Step 3: Get great chromatography!
I know. This is one protein. I should be able to get this whole thing in 10 minutes, easy, right?!? Maybe. But it depends on what you want. You're peptide mapping, so I assume you want everything. I assume you want at the end 100% sequence coverage. Best chromatography is going to give you the best chance of success. A 4 hour gradient for a single protein is probably excessive....but I don't think a 2 hour run is crazy at all...
Step 4: Sequence everything you can.
In an ideal world, the mass spec will pick out every peptide, that peptide will be of high enough intensity and of perfectly compatible with your MS/MS fragmentation method of choice and you'll walk away with 100% coverage on the first run.
Realistically? Some of those peptides will ionize poorly and will be of low intensity. Some of them will fragment too poorly to sequence and you'll get 10 MS/MS events of high quality for peptides in every region you don't care about. That's okay.
Step 5: Rerun that dumb sample.
A.) There are two approaches here. Both are equally valid. You can take all of the events that gave you MS/MS events that were sequencable and you can put those on an exclusion list and rerun that sample. Put a nice tight mass tolerance on it (<10ppm) and maybe a time restriction limit on it if you can. Then re-run the sample with this new method.

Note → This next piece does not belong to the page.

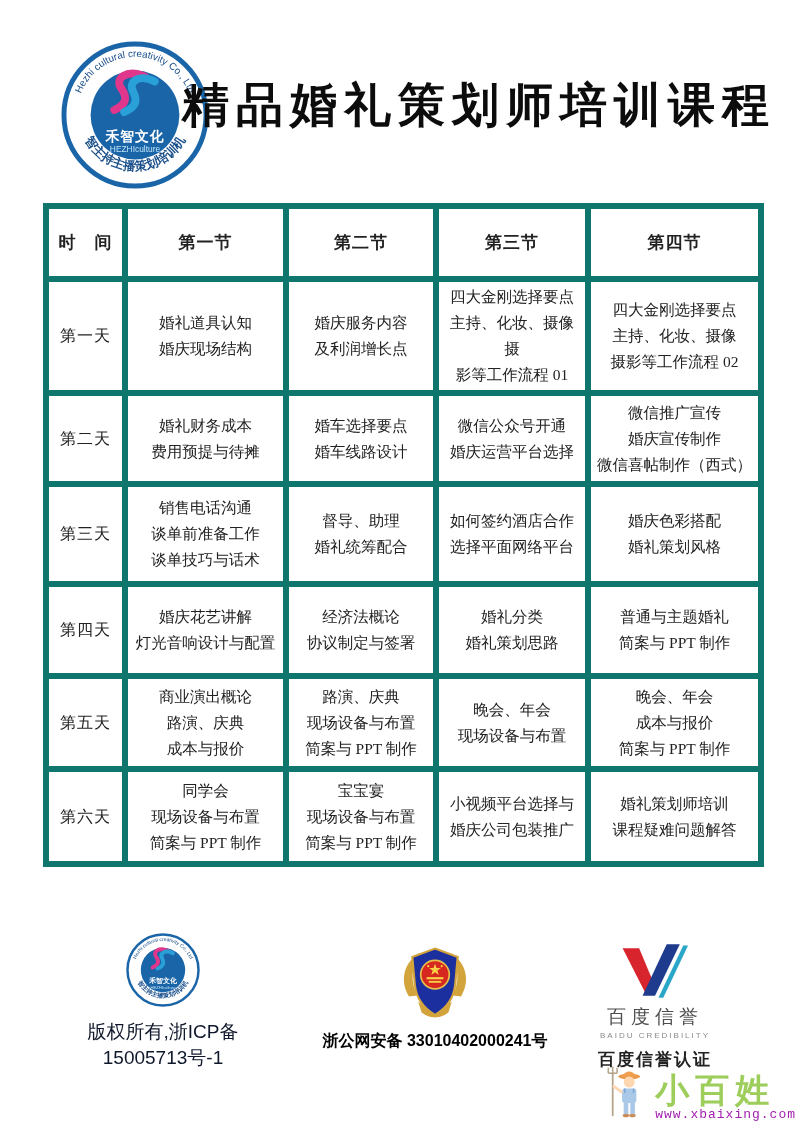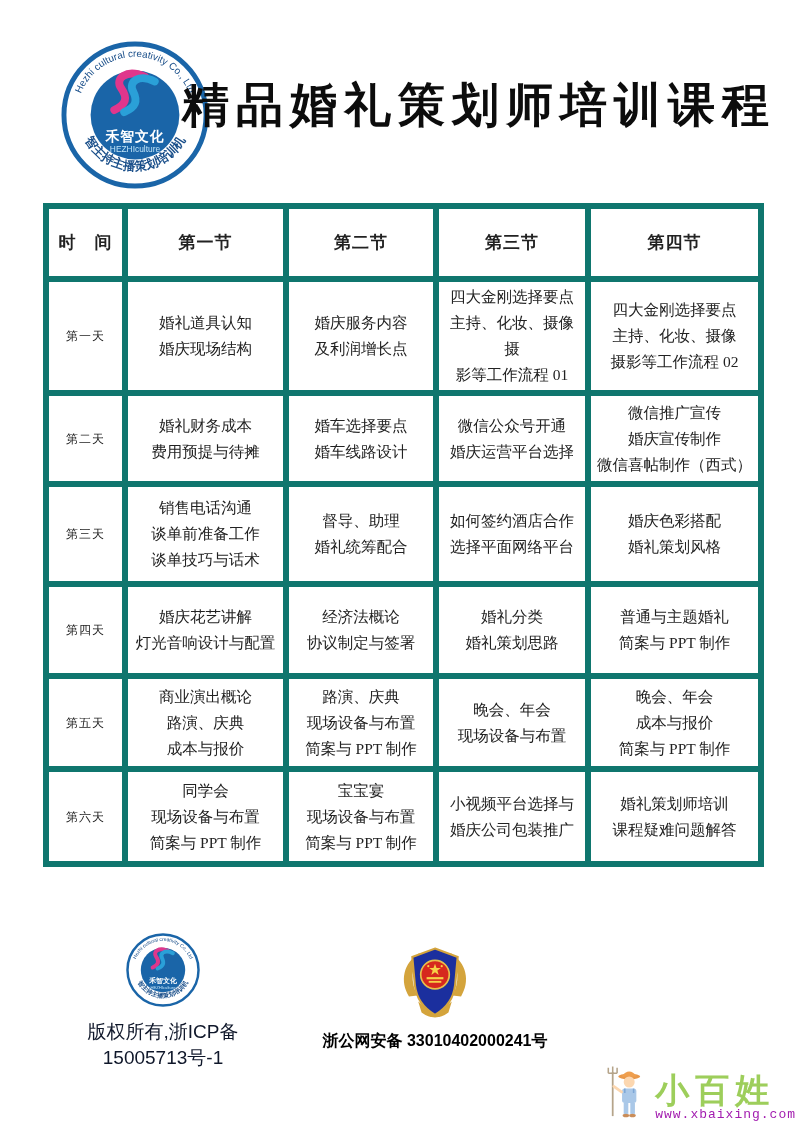"第一天" tbody td.day-cell { font-size: 12px -> 16px }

B.) Target it. This is where PepFinder is real powerful. Pepfinder gives you a list of everything that matches your protein of interest...whether it was triggered for MS/MS or not. If it wasn't you can export the list and then build a targeted list. Increase your fill time and go after those regions you don't know about. Get MS/MS for everything that you can in there. If you have to, raise your fill times and do it again!
Step 6: Export the MS/MS spectra that didn't match anything.

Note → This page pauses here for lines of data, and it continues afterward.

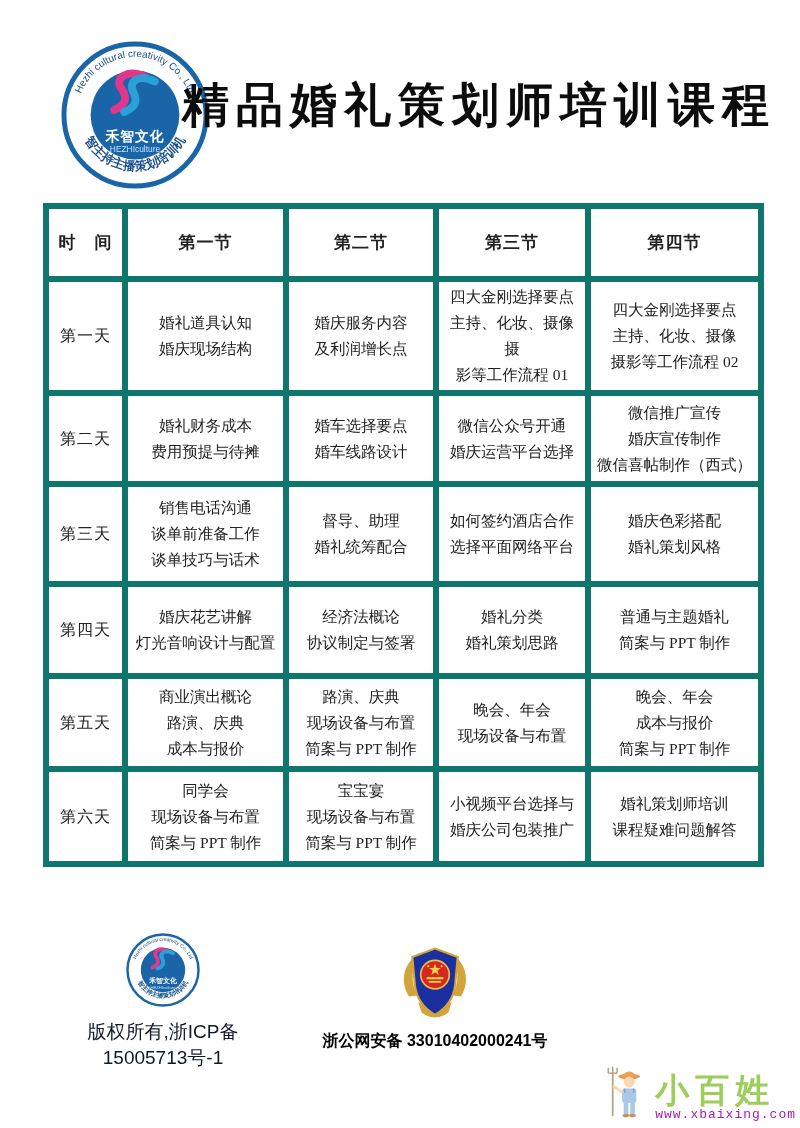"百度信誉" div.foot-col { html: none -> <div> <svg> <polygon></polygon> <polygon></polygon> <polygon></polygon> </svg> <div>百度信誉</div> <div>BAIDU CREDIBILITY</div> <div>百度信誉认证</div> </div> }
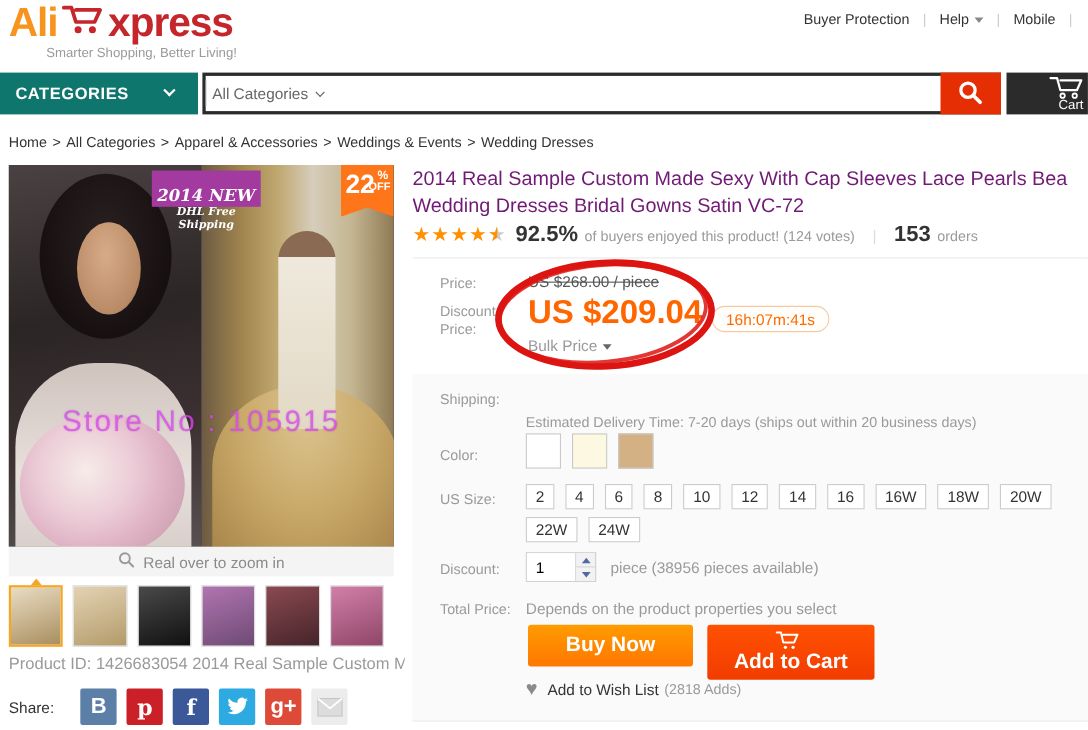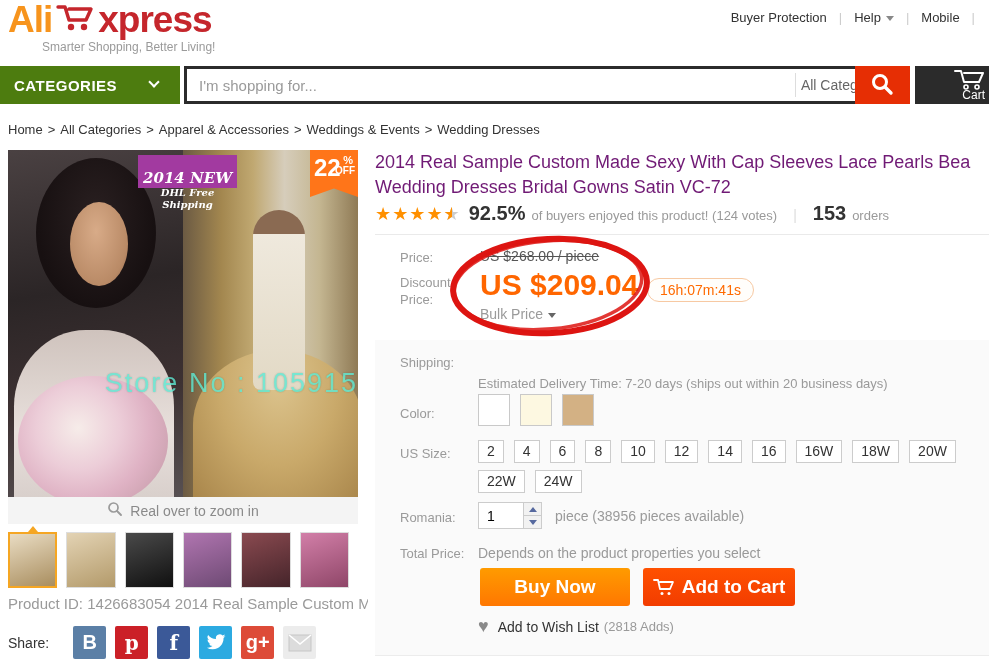"CATEGORIES" #categories-btn { background: #4d7c0f -> #0f766e }
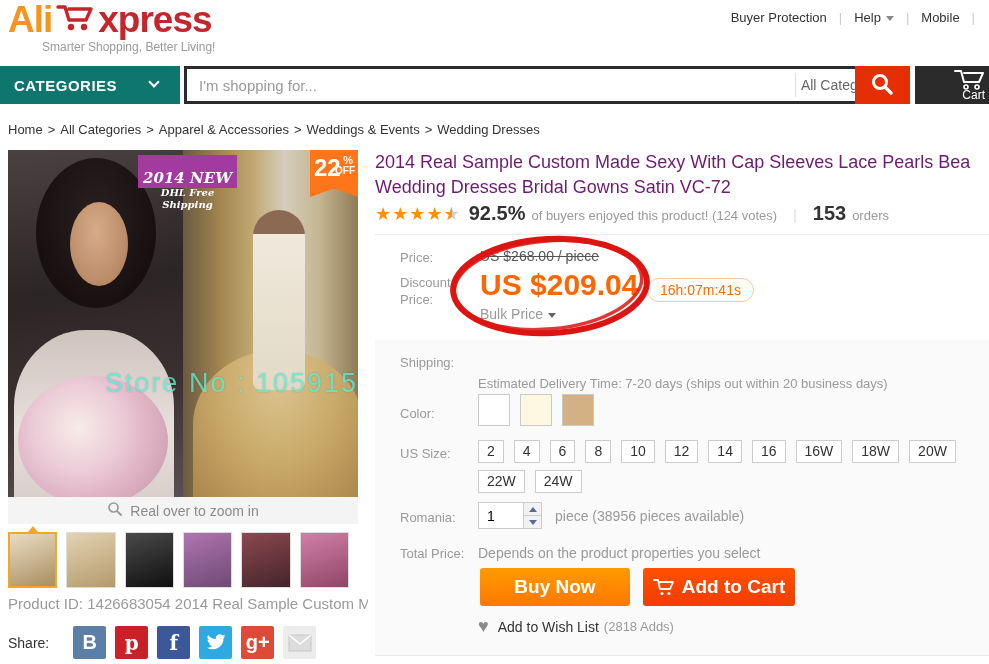"I'm shopping for..." input { html: <input> -> none }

This is often overlooked. And can be if you have software (like Pepfinder or Byonic) that can search for unknown PTMs or amino acid substitutions. If you are just using Sequest, for example, export the MS/MS spectra that don't match and try sequencing those de novo. You have options. Peaks is commercial and powerful. The de novo GUI is simple and free. PepNovo+ (command line) can actually do BLAST sequence alignments after sequencing your peptides. Now. Please keep in mind, these unknown peptides may be keratins or other junk from around your lab. Or, the reason your protein doesn't do what its supposed to!
Step 7: Find out what is missing!
Now, if everything went well you should have at least most of this protein figured out. Look at that theoretical sequence. What is missing? Does it make sense that it is missing? If there are two amino acids flanked by lysines and those are missing that makes sense. If there are big regions that are 12 amino acids or so long (between Ks and Rs) and you didn't sequence those, then something weird is going on. Maybe you have a point mutation. Maybe you have a big glyco mucking up that part of the peptide. There is a logical reason for why that is missing and getting to the bottom of that is going to be some work, but it might just be the icing on the top of this awesome study you just put together!
Now, I should get on a plane. I'd like to follow up here later with more visual stuff so I may build on this. I don't have a lot of good single protein stuff on this laptop. But I do have stuff around. More on it later!